* [Material shown]
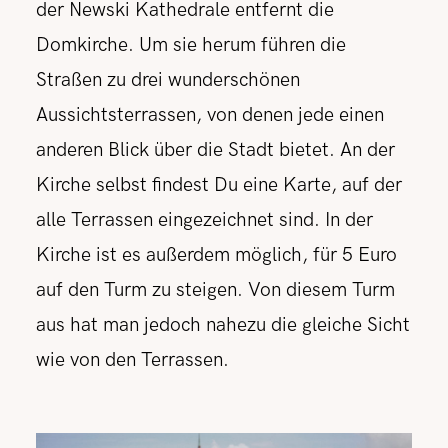
der Newski Kathedrale entfernt die
Domkirche. Um sie herum führen die
Straßen zu drei wunderschönen
Aussichtsterrassen, von denen jede einen
anderen Blick über die Stadt bietet. An der
Kirche selbst findest Du eine Karte, auf der
alle Terrassen eingezeichnet sind. In der
Kirche ist es außerdem möglich, für 5 Euro
auf den Turm zu steigen. Von diesem Turm
aus hat man jedoch nahezu die gleiche Sicht
wie von den Terrassen.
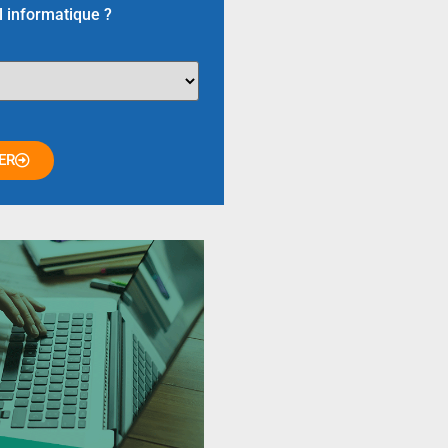
l informatique ?
ER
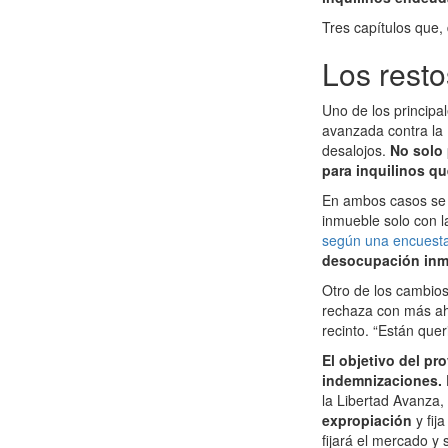
Tres capítulos que,
Los resto
Uno de los principa
avanzada contra la 
desalojos.
No solo 
para inquilinos qu
En ambos casos se h
inmueble solo con l
según una encuesta 
desocupación inme
Otro de los cambios
rechaza con más ahín
recinto. “Están quer
El objetivo del pr
indemnizaciones.
la Libertad Avanza
expropiación
y fi
fijará el mercado y s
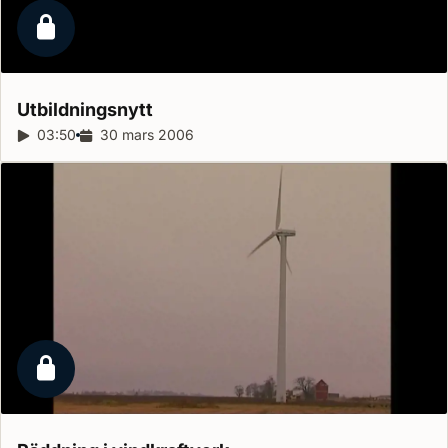
Låst reportage
Utbildningsnytt
Reportagelängd:
03:50
Releasedatum:
30 mars 2006
Låst reportage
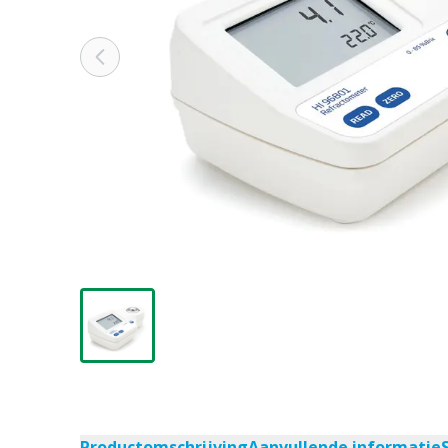
Productomschrijving
Aanvullende informatie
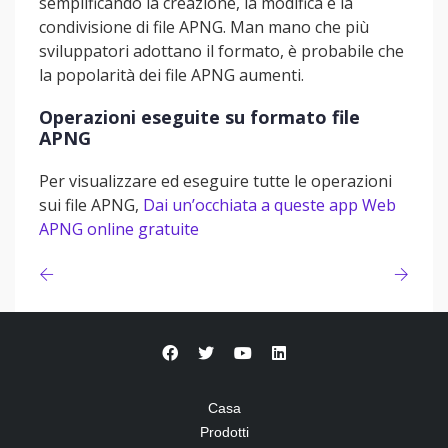
semplificando la creazione, la modifica e la
condivisione di file APNG. Man mano che più
sviluppatori adottano il formato, è probabile che
la popolarità dei file APNG aumenti.
Operazioni eseguite su formato file
APNG
Per visualizzare ed eseguire tutte le operazioni
sui file APNG,
Dai un’occhiata a queste app Web
APNG online gratuite
Casa
Prodotti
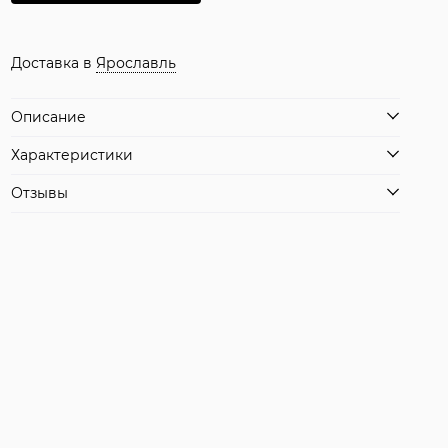
Доставка в
Ярославль
Описание
Характеристики
Отзывы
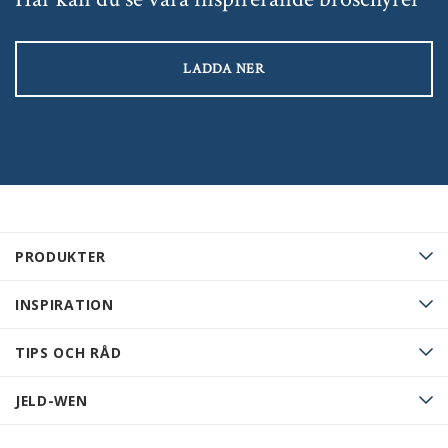
LADDA NER
PRODUKTER
INSPIRATION
TIPS OCH RÅD
JELD-WEN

* [What to produce] Copy every line of the listing containing the string "file".

* [Output]
condivisione di file APNG. Man mano che più
la popolarità dei file APNG aumenti.
Operazioni eseguite su formato file
sui file APNG,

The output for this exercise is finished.